June 6 - A broad group of associations representing airfreight forwarding companies is calling on the U.S. federal government to solicit input from small and medium-sized forwarders before expanding the Air Cargo Advanced Screening (ACAS) programme.
The programme, which analyses advance data on inbound air shipments to the USA to assess risk, is in a pilot phase, but US Customs and Border Protection (CBP) has signaled that it intends to expand it to apply to all inbound air cargo via a rulemaking.
The Airforwarders Association (AfA), the National Customs Brokers and Forwarders Association of America (NCBFAA), The International Air Cargo Association (TIACA), and the Express Delivery and Logistics Association (XLA) have jointly sent letters to CBP and the Transportation Security Administration (TSA) noting their support of the concept of the ACAS programme's risk-based analysis at the shipment level, but saying "we are concerned about certain issues which we feel have not yet been fully resolved within the ACAS pilot".
In addition to detailing issues regarding potential negative effects on small and medium-sized air forwarding businesses, the letters included requests to meet with both agencies and representatives from air carriers in June to discuss the concerns and try to resolve them.

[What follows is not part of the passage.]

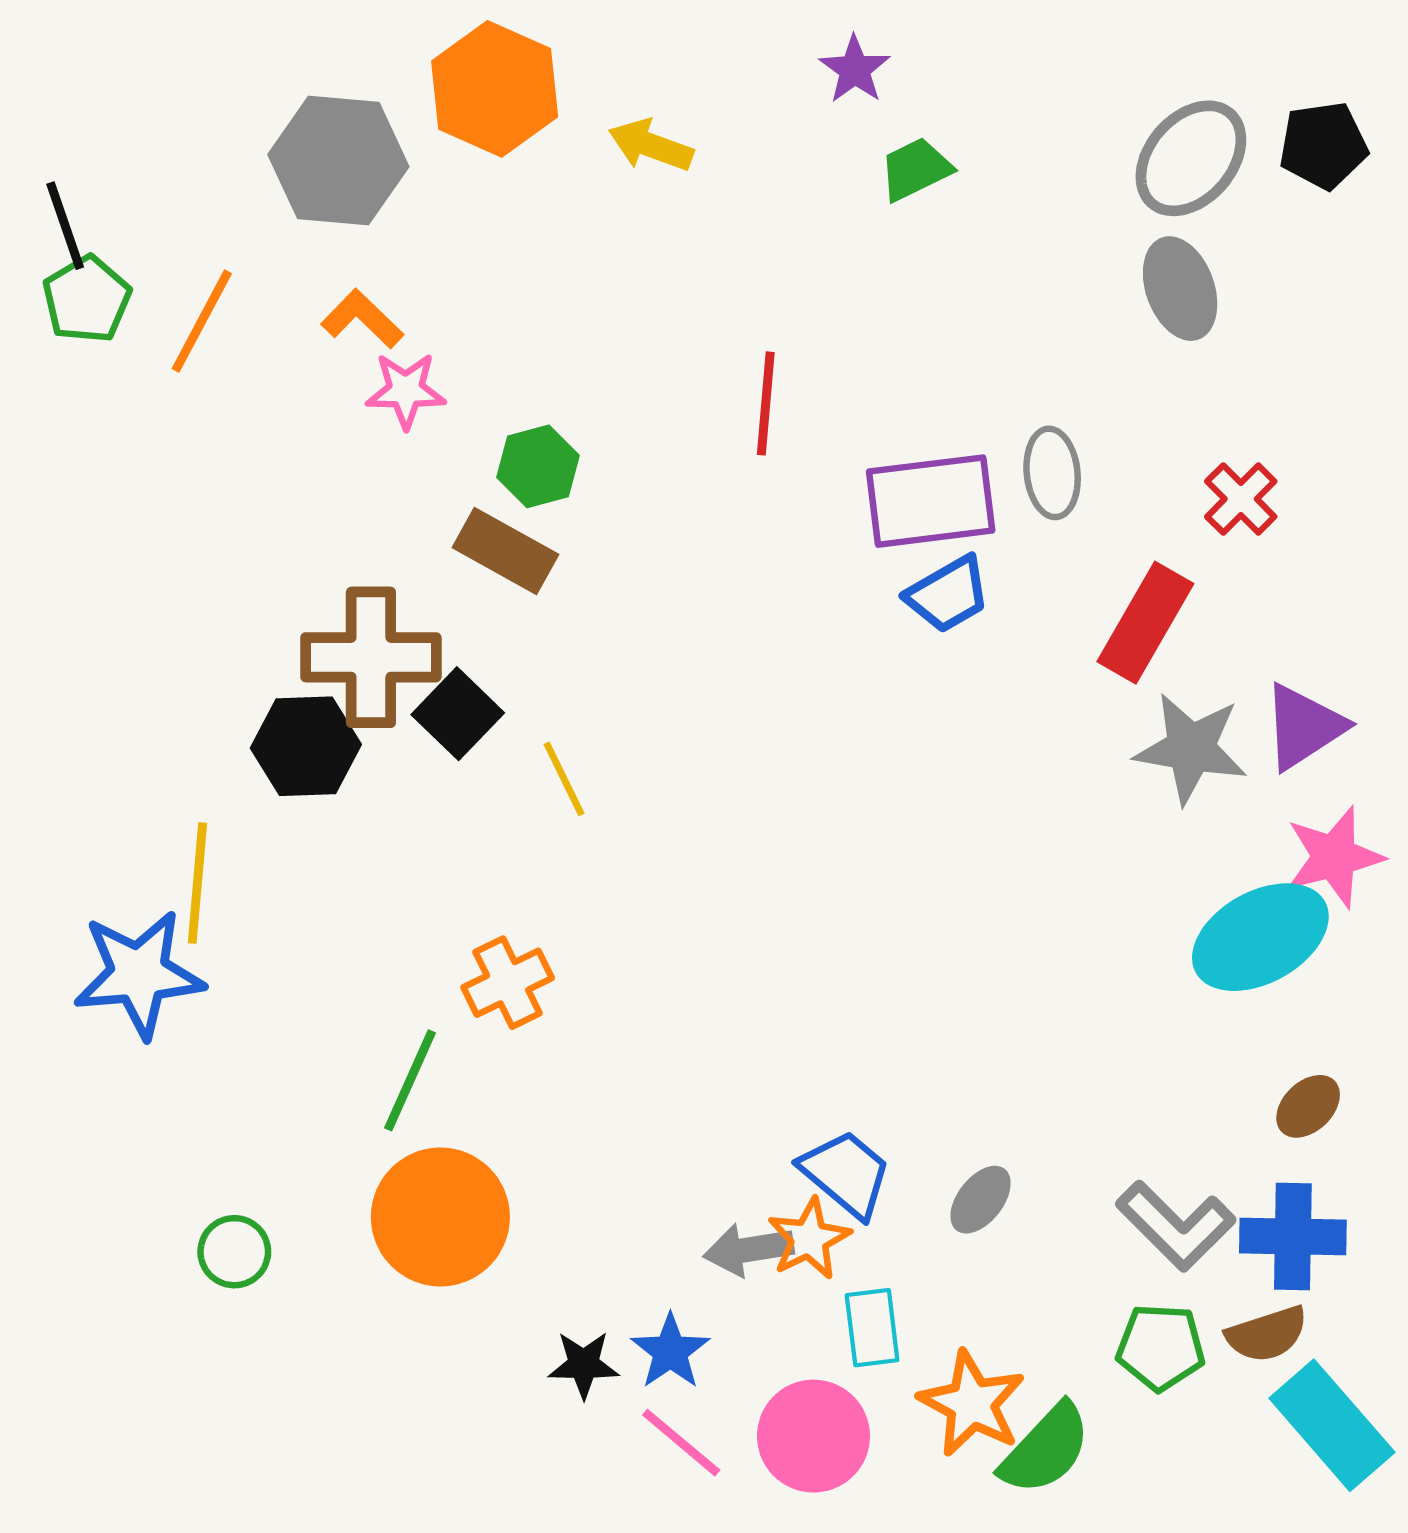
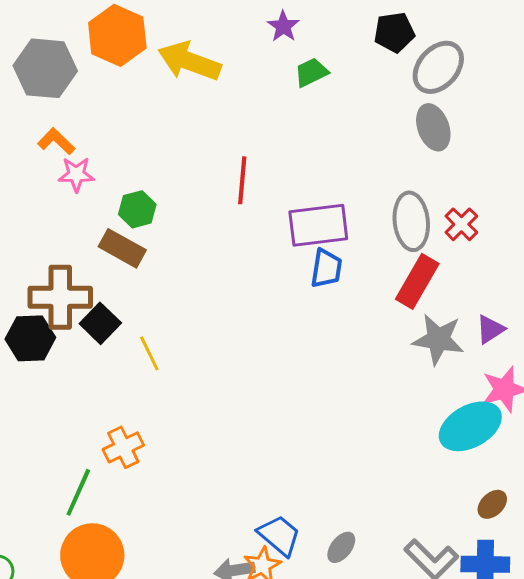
yellow arrow: (651, 145) -> (189, 61), size x1.6
black pentagon: (1323, 145) -> (394, 32), moved
gray ellipse: (1052, 473) -> (411, 221), moved, size x1.4
blue trapezoid: (948, 594) -> (326, 268), turned -51
purple triangle: (1304, 727) -> (490, 329), size x0.7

The four associations are concerned that the ACAS pilot programme has involved only a handful of forwarders, mostly larger operations that already have integrated supply chains and an overseas infrastructure. Their letters emphasised that the pilot has not included smaller forwarding companies "that rely on an extensive network of independent agents at overseas airports" and for whom "the size and scope of their technology infrastructure…varies widely."
The groups called for more work to be done to determine how the ACAS programme would be applied to small and medium sized forwarders before they are brought under its requirements.
The associations said any ACAS rule "should maintain the level playing field for all filers. No requirement should create an unfair competitive business advantage for one filer over another."
The groups pointed to other issues of concern, including that ACAS may not take into account variances among US trading partners in the applicability and procedures of their own screening programmes, most notably that not all countries of origination allow forwarders to screen cargo.
On this issue, the letter said that it was important for ACAS "to clarify what the process and verification procedures will be when an ACAS dual-filing is made at a foreign location, first by the forwarder and then by the carrier".
Another key area of concern, pertinent to both TSA and CBP, has to do with the "targeting rule sets" for determining when additional high-risk screening will be performed, the associations said. Specifically, the letter requests that ACAS utilises only those risk-analysis formulas that have been tested in the pilot.
The TSA letter further outlined concerns about operational procedures for forwarders' screening of targeted shipments into the USA, which have also not yet been fully tested. It also raises questions about the potential impact for screening of US export shipments when other countries' advance data programs take effect.